Наибольшее количество высказываний Тургенева о «Записках» приходится на 1852 год, когда рассказы и очерки цикла впервые предстали и перед читателями и перед самим автором собранными воедино, в книгу. В тургеневских суждениях, относящихся как к этому, так и к позднейшему периоду, отчетливо различимы две линии оценок: одна, относящаяся преимущественно к художественной стороне «Записок», другая — к их общественному содержанию и значению. В отношении художественной манеры писатель чаще всего был склонен принимать, не оспаривая, критические замечания своих корреспондентов и собеседников. В его письмах из Спасского к К. С. Аксакову от 16 (28) октября и особенно к Анненкову от 28 октября (9 ноября) 1852 г. настойчиво повторяется желание отделаться от старой манеры. «Надобно пойти другой дорогой — надобно найти ее — и раскланяться навсегда с старой манерой, — писал он Анненкову. — Довольно я старался извлекать из людских характеров разводные эссенции — triples extraits, — чтобы влить их потом в маленькие сткляночки — нюхайте, мол, почтенные читатели — откупорьте и нюхайте — не правда ли, пахнет русским типом?» А после выхода в свет отдельного издания, в разгар его триумфального успеха у читателей, Тургенев 12 (24) мая 1853 г. писал И. Ф. Миницкому: «Мои „Записки“ мне кажутся теперь произведением весьма незрелым, но я все-таки рад их успеху».

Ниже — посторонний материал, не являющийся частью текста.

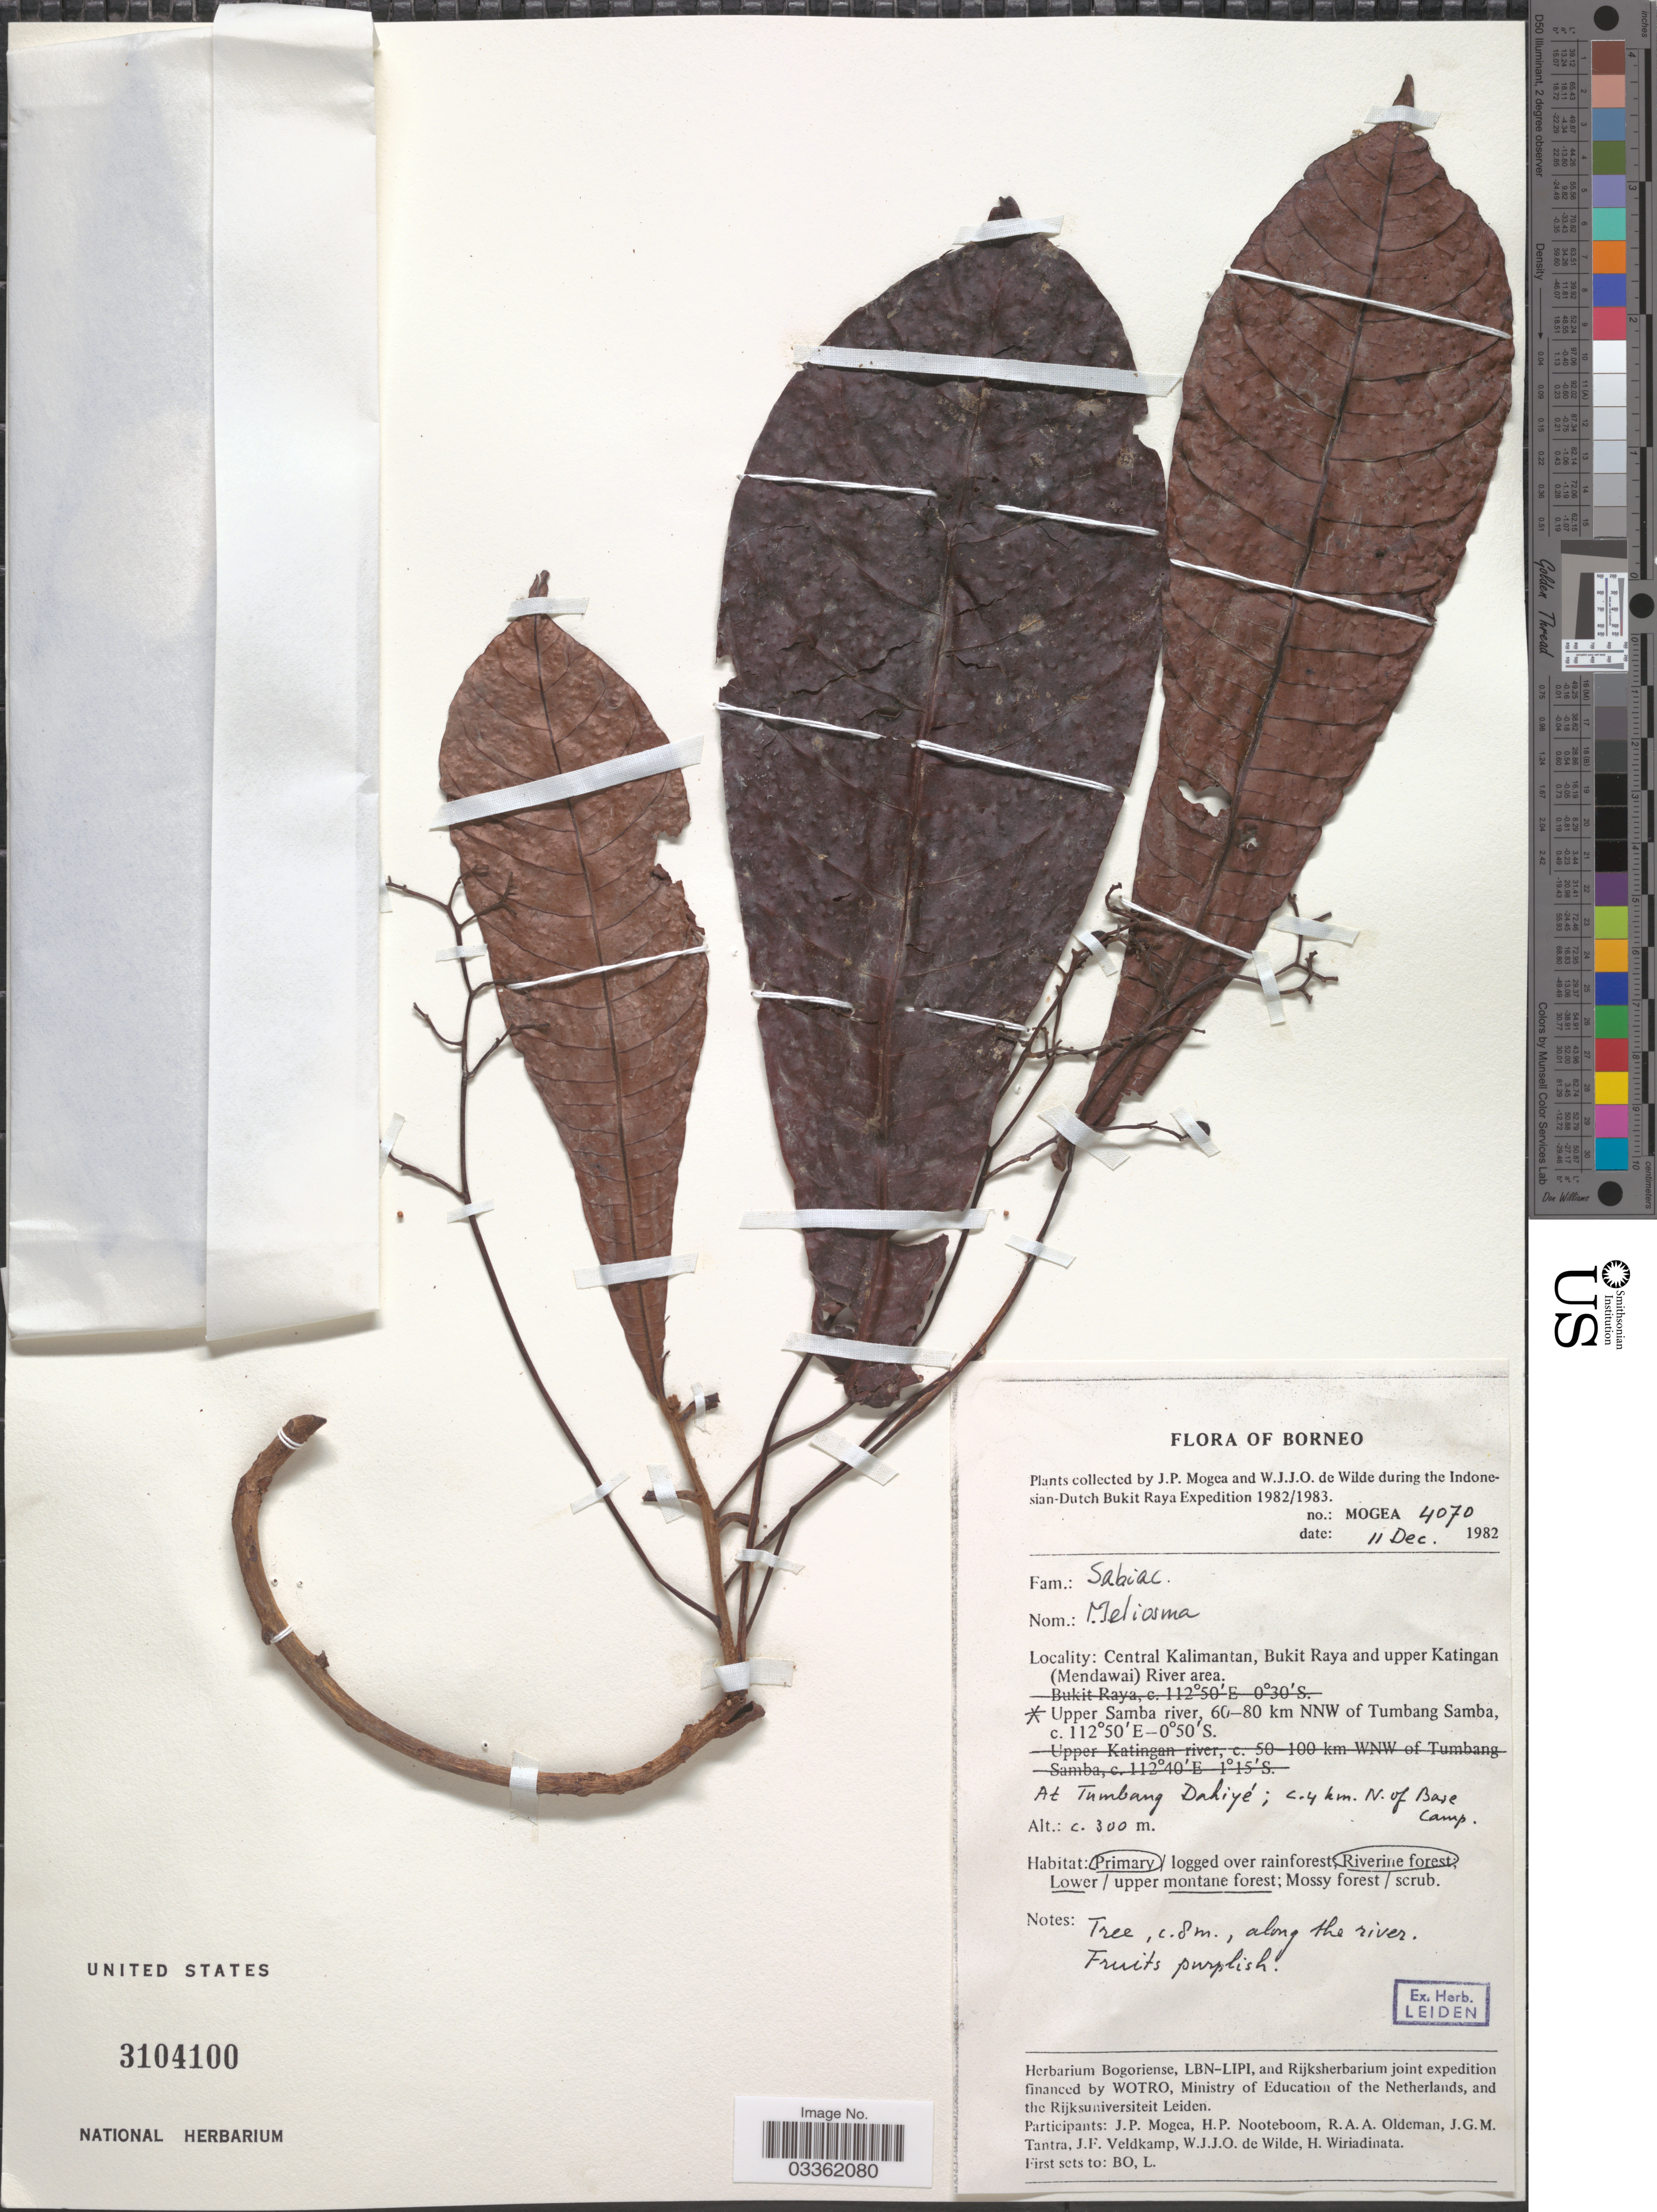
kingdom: Plantae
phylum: Tracheophyta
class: Magnoliopsida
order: Proteales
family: Sabiaceae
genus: Meliosma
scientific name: Meliosma sp.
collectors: J. Mogea & W. J. de Wilde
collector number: MOGEA4070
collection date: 1982-12-11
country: Indonesia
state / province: Kalimantan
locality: Borneo. Central Kalimantan, Bukit Raya and upper Katingan (Mendawai) River area. Upper Samba river, 60-80 km NNW of Tumbang Samba. At Tumbang Dahiyé; c. 4 km. N. of Base Camp.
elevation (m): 300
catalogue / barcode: US 3104100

Суровость осуждения Тургеневым «старой манеры», в которой написаны «Записки», вызвана именно тем, что выход в свет произведения как бы подводил черту под определенным и в целом действительно законченным этапом творческого пути писателя. После «Записок» наступает новый этап — этап создания больших полотен с развернутыми характеристиками персонажей, с широкой типизацией явлений, со значительной протяженностью сюжета во времени — одним словом, этап создания Тургеневым его социальных романов, начало чему было положено работой в конце 1852 г. над романом «Два поколения», оставшимся неоконченным.